Median follow-up duration was 103 (6-329) months. Single or 2 organs were involved in, respectively, 44 (59%) and 31 (41%) cases with metastatic lesions, 48% of which were visceral. In cases where effects of systemic therapy, possibly in combination with other treatments, were evaluated (N = 68), CR or PR was achieved in 33 (48.5%) or 32 (47.1%), respectively, with overall response rate (ORR: CR + PR) of 95.6% (N = 65). In cases receiving multidisciplinary treatment (N = 75), CR or NED (CR/NED), or PR was induced in 48 (64.0%) or 23 (30.7%) cases, respectively, with ORR (CR/NED + PR) of 94.7% (N = 71). CR rates (60.5%) with systemic therapy and CR/NED rates (79.5%) with multidisciplinary treatment were significantly better in subjects with a single involved organ than in those with two involved organs (P = 0.047 and 0.002, systemic only or multidisciplinary treatments, respectively). Medians estimated by Kaplan-Meier method were: overall survival (OS) of 185.0 months and relapse-free interval (RFI) of 48.0 months. Estimated outcomes were: OS rates (OSR) of 59.2% at 10 years and 34.1% at 20 years, and relapse-free rates (RFR) of 27.4% at 10 years and 20 years.

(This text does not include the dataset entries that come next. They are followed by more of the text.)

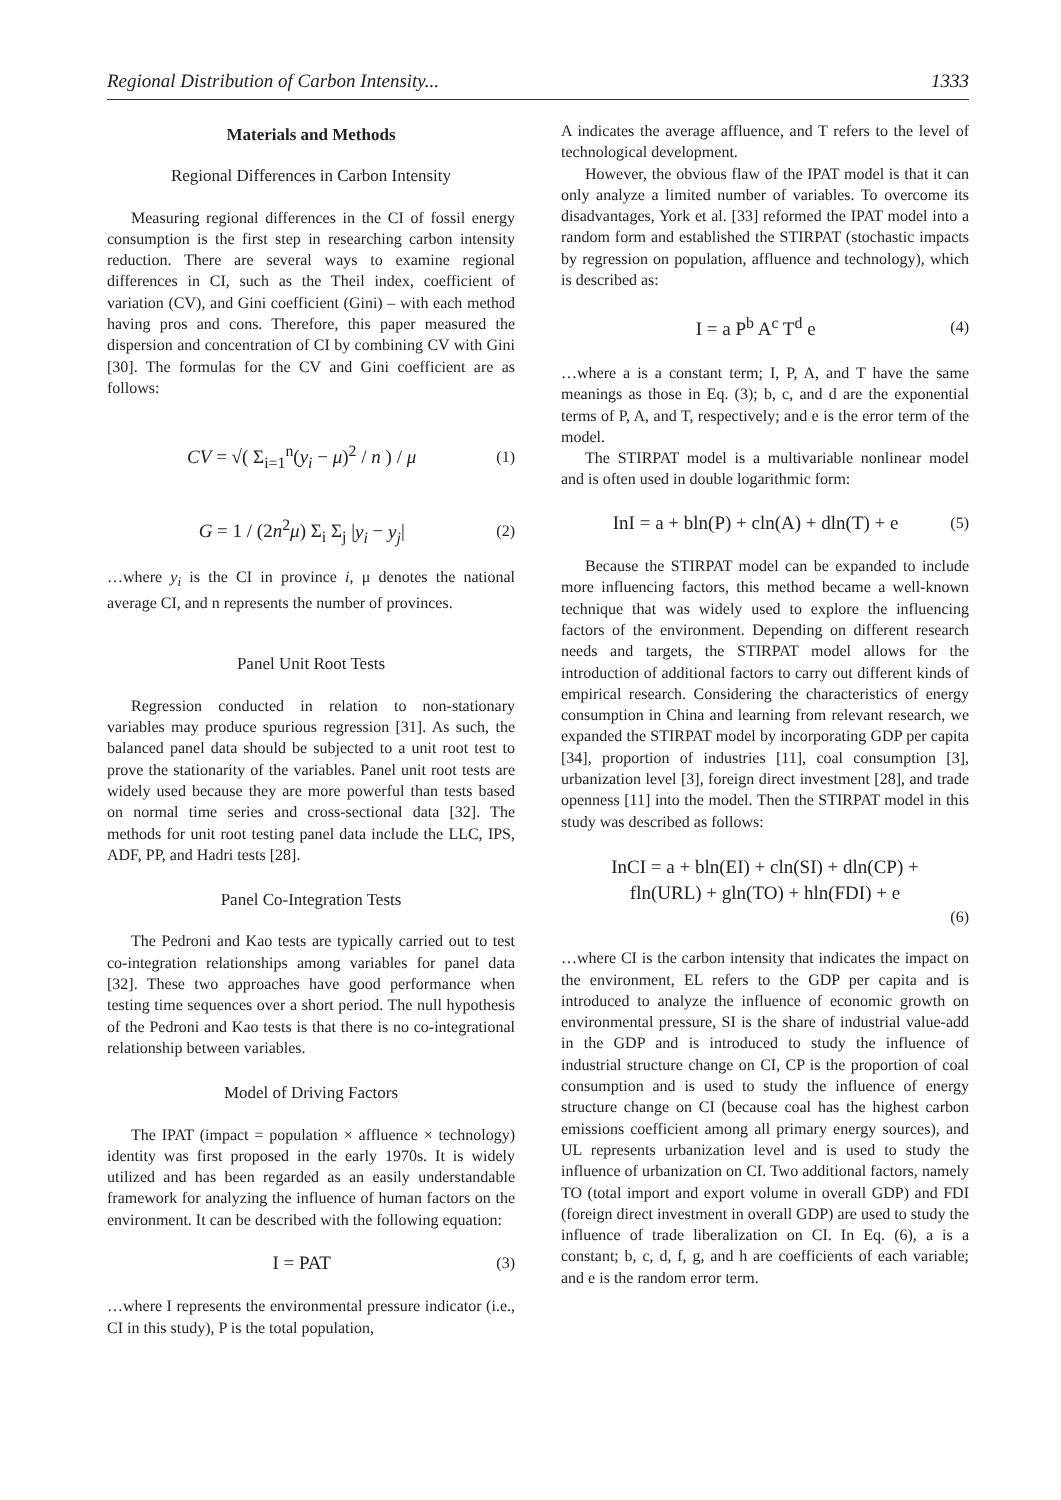Regional Distribution of Carbon Intensity... 1333
Materials and Methods
Regional Differences in Carbon Intensity
Measuring regional differences in the CI of fossil energy consumption is the first step in researching carbon intensity reduction. There are several ways to examine regional differences in CI, such as the Theil index, coefficient of variation (CV), and Gini coefficient (Gini) – with each method having pros and cons. Therefore, this paper measured the dispersion and concentration of CI by combining CV with Gini [30]. The formulas for the CV and Gini coefficient are as follows:
CV = √( Σ<sub>i=1</sub><sup>n</sup>(y<sub>i</sub> − μ)<sup>2</sup> / n ) / μ (1)
G = 1 / (2n<sup>2</sup>μ) Σ<sub>i</sub> Σ<sub>j</sub> |y<sub>i</sub> − y<sub>j</sub>| (2)
…where y<sub>i</sub> is the CI in province i, μ denotes the national average CI, and n represents the number of provinces.
Panel Unit Root Tests
Regression conducted in relation to non-stationary variables may produce spurious regression [31]. As such, the balanced panel data should be subjected to a unit root test to prove the stationarity of the variables. Panel unit root tests are widely used because they are more powerful than tests based on normal time series and cross-sectional data [32]. The methods for unit root testing panel data include the LLC, IPS, ADF, PP, and Hadri tests [28].
Panel Co-Integration Tests
The Pedroni and Kao tests are typically carried out to test co-integration relationships among variables for panel data [32]. These two approaches have good performance when testing time sequences over a short period. The null hypothesis of the Pedroni and Kao tests is that there is no co-integrational relationship between variables.
Model of Driving Factors
The IPAT (impact = population × affluence × technology) identity was first proposed in the early 1970s. It is widely utilized and has been regarded as an easily understandable framework for analyzing the influence of human factors on the environment. It can be described with the following equation:
I = PAT (3)
…where I represents the environmental pressure indicator (i.e., CI in this study), P is the total population,
A indicates the average affluence, and T refers to the level of technological development.
However, the obvious flaw of the IPAT model is that it can only analyze a limited number of variables. To overcome its disadvantages, York et al. [33] reformed the IPAT model into a random form and established the STIRPAT (stochastic impacts by regression on population, affluence and technology), which is described as:
I = a P<sup>b</sup> A<sup>c</sup> T<sup>d</sup> e (4)
…where a is a constant term; I, P, A, and T have the same meanings as those in Eq. (3); b, c, and d are the exponential terms of P, A, and T, respectively; and e is the error term of the model.
The STIRPAT model is a multivariable nonlinear model and is often used in double logarithmic form:
InI = a + bln(P) + cln(A) + dln(T) + e (5)
Because the STIRPAT model can be expanded to include more influencing factors, this method became a well-known technique that was widely used to explore the influencing factors of the environment. Depending on different research needs and targets, the STIRPAT model allows for the introduction of additional factors to carry out different kinds of empirical research. Considering the characteristics of energy consumption in China and learning from relevant research, we expanded the STIRPAT model by incorporating GDP per capita [34], proportion of industries [11], coal consumption [3], urbanization level [3], foreign direct investment [28], and trade openness [11] into the model. Then the STIRPAT model in this study was described as follows:
InCI = a + bln(EI) + cln(SI) + dln(CP) +
fln(URL) + gln(TO) + hln(FDI) + e
(6)
…where CI is the carbon intensity that indicates the impact on the environment, EL refers to the GDP per capita and is introduced to analyze the influence of economic growth on environmental pressure, SI is the share of industrial value-add in the GDP and is introduced to study the influence of industrial structure change on CI, CP is the proportion of coal consumption and is used to study the influence of energy structure change on CI (because coal has the highest carbon emissions coefficient among all primary energy sources), and UL represents urbanization level and is used to study the influence of urbanization on CI. Two additional factors, namely TO (total import and export volume in overall GDP) and FDI (foreign direct investment in overall GDP) are used to study the influence of trade liberalization on CI. In Eq. (6), a is a constant; b, c, d, f, g, and h are coefficients of each variable; and e is the random error term.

No disease progression was observed after 101.0 months as RFR. Cases with single organ involvement (N = 44) showed significantly better outcomes (OSR of 73% at 10 years and 52% at 20 years, RFR of 42% at 10 years and 20 years). Those who received local therapies (N = 35) also showed better prognosis: OSR of 82% at 10 years and 53% at 20 years, RFR of 38% at 10 years and 20 years. Three cases (4%) survived for their lifetime without relapse after achieving CR or NED, our definition of clinical cure. Multivariate analysis revealed factors favoring better prognosis as: none for OS, and single organ involvement with metastasis, administration of local treatment, and shorter disease-free interval (DFI) (P = 0.030, 0.039, and 0.042, respectively) for RFR. Outcomes in OMBC in literature were OSR of 35-73% at 10 years and 26-52% at 20 years, and RFR of 27-42% at 10 years and 26-42% at 20 years.
The present analyses clearly indicate that OMBC is a distinct subgroup with long-term prognosis superior to MBC, with reasonable provability for clinical cure. Further prospective studies to better characterize OMBC are warranted to improve prognosis in MBC.